Filters
Now we've seen how to identify parts of a page to turn into data,
let's look at how to manipulate that data. scrapelect
does this
using filters. We've seen a couple already, like take
and text
,
but let's look at them more closely.
Every filter takes in a value, and a list of named arguments (which can be empty), and returns the result of applying that filter.
We call a filter with value | filter_name(arg: value, ...)

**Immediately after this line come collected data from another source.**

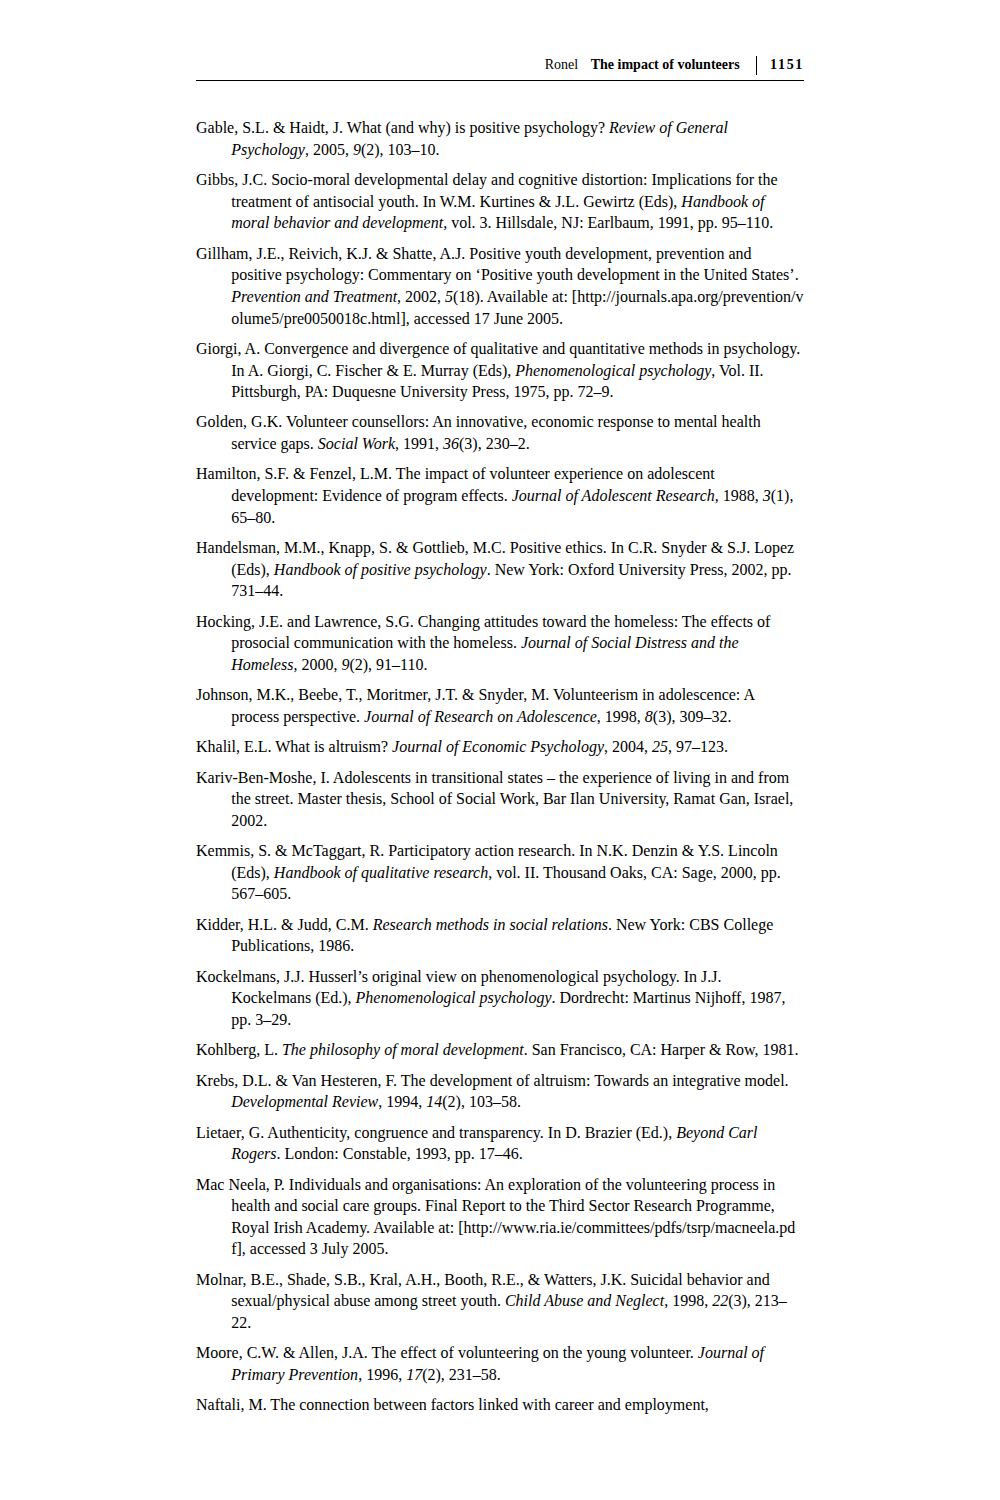Ronel The impact of volunteers 1151
Gable, S.L. & Haidt, J. What (and why) is positive psychology? Review of General Psychology, 2005, 9(2), 103–10.
Gibbs, J.C. Socio-moral developmental delay and cognitive distortion: Implications for the treatment of antisocial youth. In W.M. Kurtines & J.L. Gewirtz (Eds), Handbook of moral behavior and development, vol. 3. Hillsdale, NJ: Earlbaum, 1991, pp. 95–110.
Gillham, J.E., Reivich, K.J. & Shatte, A.J. Positive youth development, prevention and positive psychology: Commentary on ‘Positive youth development in the United States’. Prevention and Treatment, 2002, 5(18). Available at: [http://journals.apa.org/prevention/volume5/pre0050018c.html], accessed 17 June 2005.
Giorgi, A. Convergence and divergence of qualitative and quantitative methods in psychology. In A. Giorgi, C. Fischer & E. Murray (Eds), Phenomenological psychology, Vol. II. Pittsburgh, PA: Duquesne University Press, 1975, pp. 72–9.
Golden, G.K. Volunteer counsellors: An innovative, economic response to mental health service gaps. Social Work, 1991, 36(3), 230–2.
Hamilton, S.F. & Fenzel, L.M. The impact of volunteer experience on adolescent development: Evidence of program effects. Journal of Adolescent Research, 1988, 3(1), 65–80.
Handelsman, M.M., Knapp, S. & Gottlieb, M.C. Positive ethics. In C.R. Snyder & S.J. Lopez (Eds), Handbook of positive psychology. New York: Oxford University Press, 2002, pp. 731–44.
Hocking, J.E. and Lawrence, S.G. Changing attitudes toward the homeless: The effects of prosocial communication with the homeless. Journal of Social Distress and the Homeless, 2000, 9(2), 91–110.
Johnson, M.K., Beebe, T., Moritmer, J.T. & Snyder, M. Volunteerism in adolescence: A process perspective. Journal of Research on Adolescence, 1998, 8(3), 309–32.
Khalil, E.L. What is altruism? Journal of Economic Psychology, 2004, 25, 97–123.
Kariv-Ben-Moshe, I. Adolescents in transitional states – the experience of living in and from the street. Master thesis, School of Social Work, Bar Ilan University, Ramat Gan, Israel, 2002.
Kemmis, S. & McTaggart, R. Participatory action research. In N.K. Denzin & Y.S. Lincoln (Eds), Handbook of qualitative research, vol. II. Thousand Oaks, CA: Sage, 2000, pp. 567–605.
Kidder, H.L. & Judd, C.M. Research methods in social relations. New York: CBS College Publications, 1986.
Kockelmans, J.J. Husserl’s original view on phenomenological psychology. In J.J. Kockelmans (Ed.), Phenomenological psychology. Dordrecht: Martinus Nijhoff, 1987, pp. 3–29.
Kohlberg, L. The philosophy of moral development. San Francisco, CA: Harper & Row, 1981.
Krebs, D.L. & Van Hesteren, F. The development of altruism: Towards an integrative model. Developmental Review, 1994, 14(2), 103–58.
Lietaer, G. Authenticity, congruence and transparency. In D. Brazier (Ed.), Beyond Carl Rogers. London: Constable, 1993, pp. 17–46.
Mac Neela, P. Individuals and organisations: An exploration of the volunteering process in health and social care groups. Final Report to the Third Sector Research Programme, Royal Irish Academy. Available at: [http://www.ria.ie/committees/pdfs/tsrp/macneela.pdf], accessed 3 July 2005.
Molnar, B.E., Shade, S.B., Kral, A.H., Booth, R.E., & Watters, J.K. Suicidal behavior and sexual/physical abuse among street youth. Child Abuse and Neglect, 1998, 22(3), 213–22.
Moore, C.W. & Allen, J.A. The effect of volunteering on the young volunteer. Journal of Primary Prevention, 1996, 17(2), 231–58.
Naftali, M. The connection between factors linked with career and employment,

. The simplest filter is the id
filter, which takes the value and
returns that same value: if we let a: 5 | id();
, we get
{ "a": 5 }
.
Another useful filter is the dbg
filter, which, like id
,
returns the original value, but it prints the value to the
terminal as well. dbg
has an optional argument msg, a
String, which specifies a message to include, if set. If not
provided to the filter, it prints debug message: ...
.
a: 1 | dbg();
b: 2 | dbg(message: "from b");
will output to the console:
debug message: 1
from b: 2
and return { "a": 1, "b": 2 }
.
Modifying filters
Often, though, it is useful to use a filter that modifies the passed
value in some way. One useful filter is strip
, which trims
leading and trailing whitespace from a string, which is often found
inside HTML elements.
trimmed: " hellooooo " | strip();
outputs
{
"trimmed": "hellooooo"
}
Note that this doesn't mutate the original value passed in; that is, if you read another binding as the input to a filter, applying the filter will not change the value in the original binding:
bind: "5";
new: $bind | int();
results (where int
converts the value into the integer type):
{
"bind": "5",
"new": 5
}
where bind
is still a string but new
is an int.
Filter documentation
Documentation for all of the built-in filters is available at docs.rs, which lists filter signatures, descriptions, and examples.
Chaining filters
Filters are designed to be executed in a pipeline, passing the output of one filter to the input of another:
is-not-five: "5" | int() | eq(to: 5) | not();
outputs
{
"is-not-five": false
}
where eq
returns whether the value is equal to to
, and not
returns the boolean NOT (opposite) of the input value.
Qualifiers
Similar to element blocks, filters can have qualifiers at the end.
The same qualifiers (none for one, ?
for optional, and *
for list)
can be placed at the end of a filter call to modify its behavior:
value | filter(...)?
applies the filter tovalue
if it is notnull
, or returnsnull
if it is.value | filter(...)*
, whenvalue
is a list, returns the list of every element in the list with the filter applied to it (similar to the map operation in other languages). It is an error to use the*
qualifier if the input value is not a list.
Example
floats: "1 2.3 4.5" | split() | float()*;
optional: "3.4" | float()?;
optional2: null | float()?;
returns, where split
turns a string into an array of strings
split on a delimiter (by default, whitespace), and float
turns
a value into the float type:
{
"floats": [1.0, 2.3, 4.5],
"optional": 3.4,
"optional2": null
}